Market Wrap - Week Ending Friday 9th Nov 07

By Jason Fittler

Last week was interesting indeed, Telstra shareholders voted down any pay increase to the executives that said they went ahead with it anyway. Wesfarmers shares holders sold down the stock showing their disappointment over Wesfarmers retaining a number of managers from Coles and BHP put forward their bold plan to take over RIO. This will be a long running and hostile affair. This is a $350 Billion takeover and will have a number of ups and downs along the way. On Friday RIO closed up 15%, even though they have rejected the initial BHP bid, the first of many I expect.

The other news last week was interest rates; the official cash rate has been moved up .25% to 6.75%. This was done merely weeks before a election, since 1901 (which is far as the records go) we have never seen the RBA increase interest rates this close to an election. John Howard has been hounded by the media to apologise for the level of interest rates. But should he? Let's take a closer look below.
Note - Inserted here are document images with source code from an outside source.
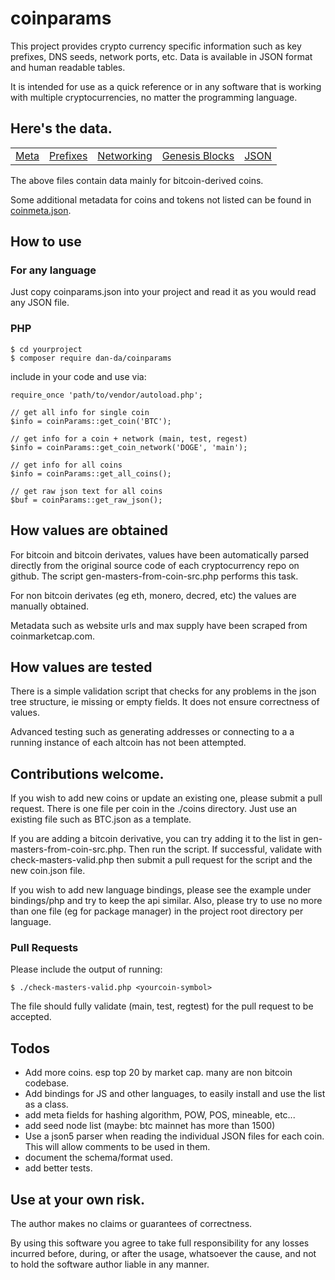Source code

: # coinparams

This project provides crypto currency specific information such
as key prefixes, DNS seeds, network ports, etc. Data is available in JSON format
and human readable tables.

It is intended for use as a quick reference or in any software that is working
with multiple cryptocurrencies, no matter the programming language.

## Here's the data.

<table><tr>
<td><a href="coinmeta.md">Meta</a></td>
<td><a href="coinprefixes.md">Prefixes</a></td>
<td><a href="coinnetworking.md">Networking</a></td>
<td><a href="coingenesis.md">Genesis Blocks</a></td>
<td><a href="coinparams.json">JSON</a></td>
</tr></table>

The above files contain data mainly for bitcoin-derived coins.

Some additional metadata for coins and tokens not listed can be found
in [coinmeta.json](coins/meta/coinmeta.json).

## How to use

### For any language

Just copy coinparams.json into your project and read it as you would
read any JSON file.

### PHP

    $ cd yourproject
    $ composer require dan-da/coinparams
    
include in your code and use via:

    require_once 'path/to/vendor/autoload.php';
    
    // get all info for single coin
    $info = coinParams::get_coin('BTC');
    
    // get info for a coin + network (main, test, regest)
    $info = coinParams::get_coin_network('DOGE', 'main');

    // get info for all coins
    $info = coinParams::get_all_coins();
    
    // get raw json text for all coins
    $buf = coinParams::get_raw_json();



## How values are obtained

For bitcoin and bitcoin derivates, values have been 
automatically parsed directly from the original source code of each 
cryptocurrency repo on github.  The script gen-masters-from-coin-src.php 
performs this task.

For non bitcoin derivates (eg eth, monero, decred, etc) the values are
manually obtained.

Metadata such as website urls and max supply have been scraped from
coinmarketcap.com.

## How values are tested

There is a simple validation script that checks for any problems in the
json tree structure, ie missing or empty fields.  It does not ensure 
correctness of values.

Advanced testing such as generating addresses or connecting to a
a running instance of each altcoin has not been attempted.

## Contributions welcome.

If you wish to add new coins or update an existing one, please submit a pull request.
There is one file per coin in the ./coins directory.  Just use an existing file such
as BTC.json as a template.

If you are adding a bitcoin derivative, you can try adding it to the list in
gen-masters-from-coin-src.php.  Then run the script.  If successful, validate
with check-masters-valid.php then submit a pull request for the script and 
the new coin.json file.

If you wish to add new language bindings, please see the example under
bindings/php and try to keep the api similar.  Also, please try to use no
more than one file (eg for package manager) in the project root directory
per language.

### Pull Requests

Please include the output of running:

    $ ./check-masters-valid.php <yourcoin-symbol>

The file should fully validate (main, test, regtest) for the 
pull request to be accepted.
 

## Todos

* Add more coins.  esp top 20 by market cap.  many are non bitcoin codebase.
* Add bindings for JS and other languages, to easily install and use the list as a class.
* add meta fields for hashing algorithm, POW, POS, mineable, etc...
* add seed node list (maybe: btc mainnet has more than 1500)
* Use a json5 parser when reading the individual JSON files for each coin.  This will allow comments to be used in them.
* document the schema/format used.
* add better tests.


## Use at your own risk.

The author makes no claims or guarantees of correctness.

By using this software you agree to take full responsibility for any losses
incurred before, during, or after the usage, whatsoever the cause, and not to
hold the software author liable in any manner.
Interest%20Rates.gifThe chart is of the official cash rate over the last 30 years, the last 10 of which have been under John Howard. Are interest rates high? Clearly not as high as they have been in the past, overall you would have to say since 2001 we have had a great time living with low interest rates. Yes rates are raising now but historically they are still very low. So what is the problem?

In one word “Debt”, our spending patterns have changed and now the average house hold owes more money then ever before. This has to change; the only way to achieve this is to increase interest rates until people stop spending. Personally I think there will be a few more interest rate raises before people get the message.

If you want to be ahead of the curve, start reducing your debt levels now. Look at your spending habits and focus on using some of that surplus cash to pay down debts. By doing this you will in a strong financial position moving into this period of interest rate hikes and not one of the many who will go bankrupt.